INPUT RECORDS:
•••
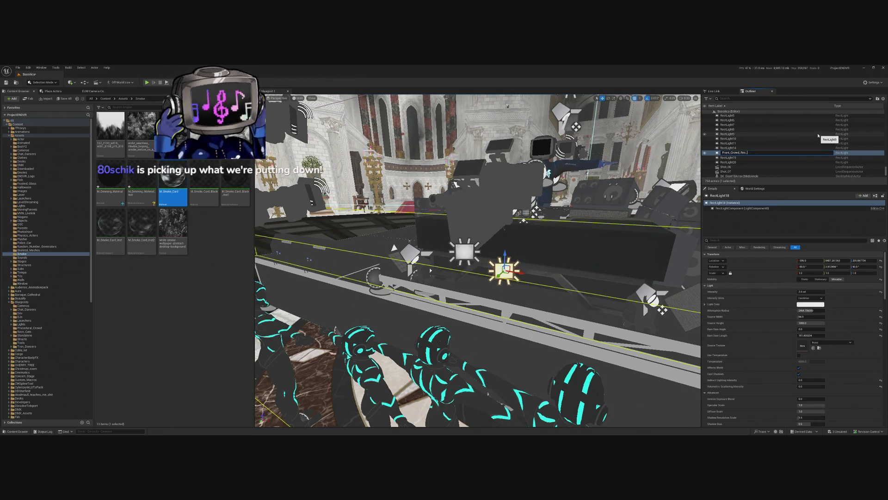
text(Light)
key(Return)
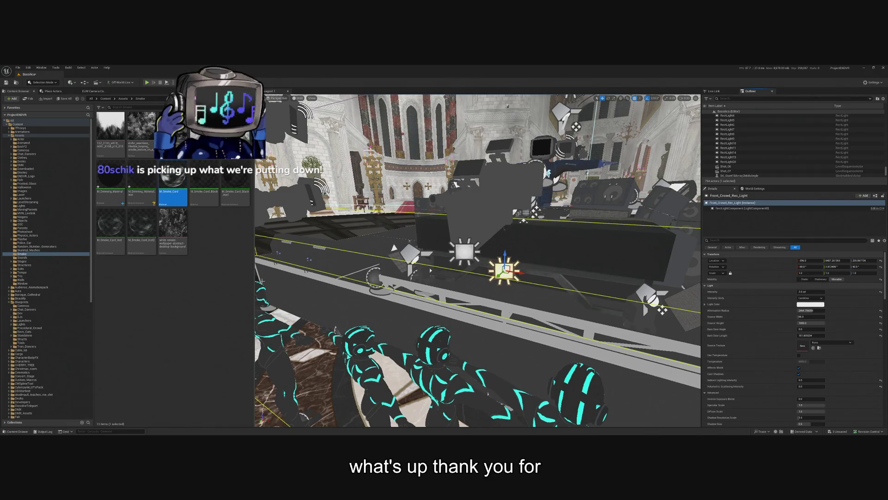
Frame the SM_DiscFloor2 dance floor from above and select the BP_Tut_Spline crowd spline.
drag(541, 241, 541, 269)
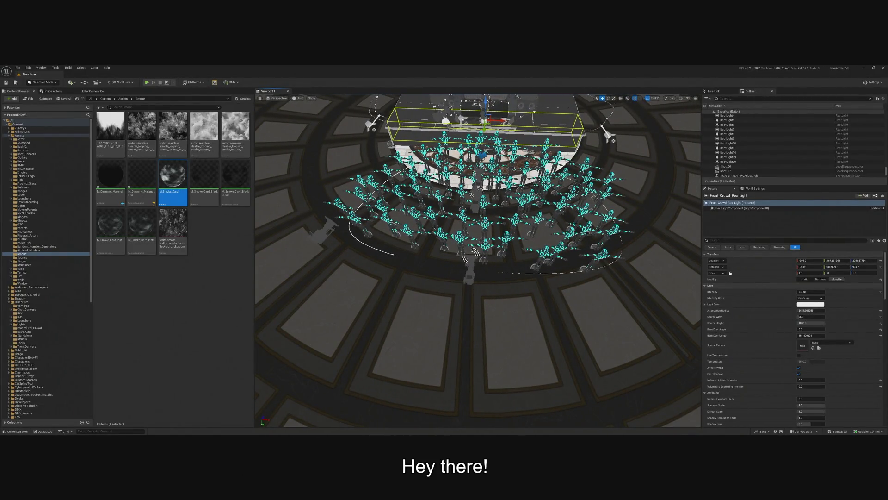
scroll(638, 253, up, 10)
•••
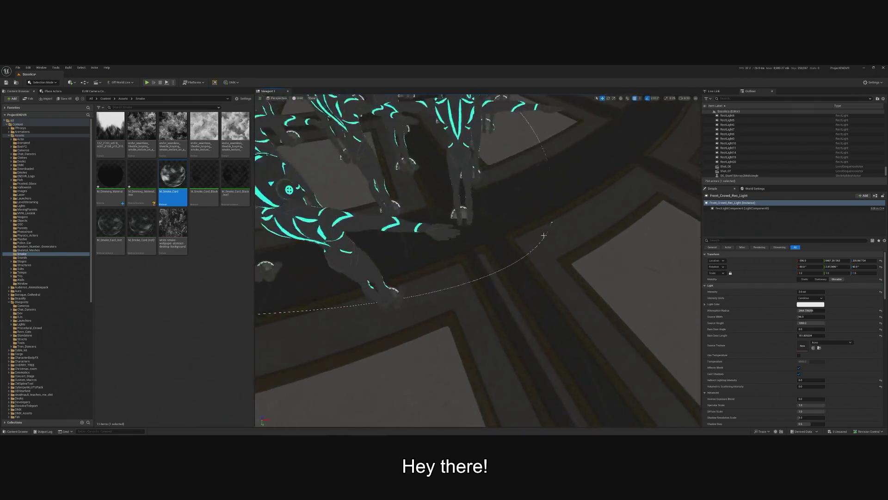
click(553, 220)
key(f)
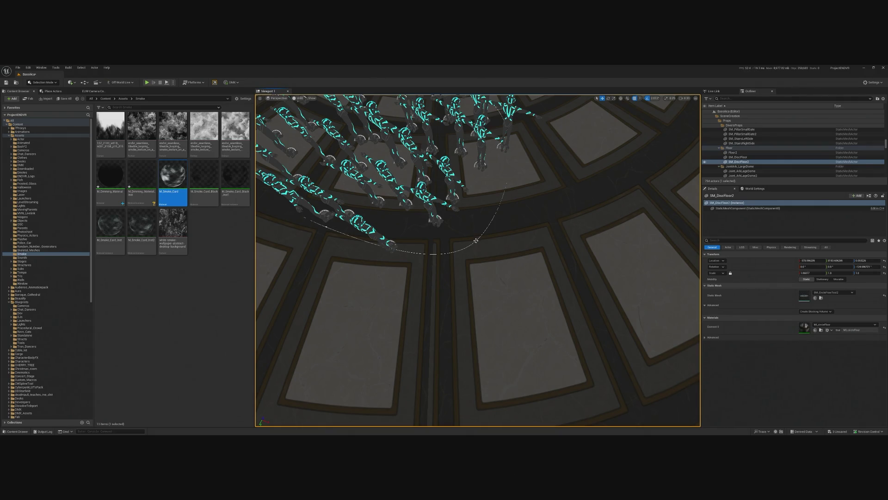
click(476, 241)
•••
ABOUT THIS EXERCISE: Give back exactly the lines of the listing above from the one that contains "Frame the SM_DiscFloor2" up to and including the one that contains "scroll(638, 253, up, 10)", but not the pictures, and no other lines.

TASK ANSWER:
Frame the SM_DiscFloor2 dance floor from above and select the BP_Tut_Spline crowd spline.
drag(541, 241, 541, 269)
scroll(638, 253, up, 10)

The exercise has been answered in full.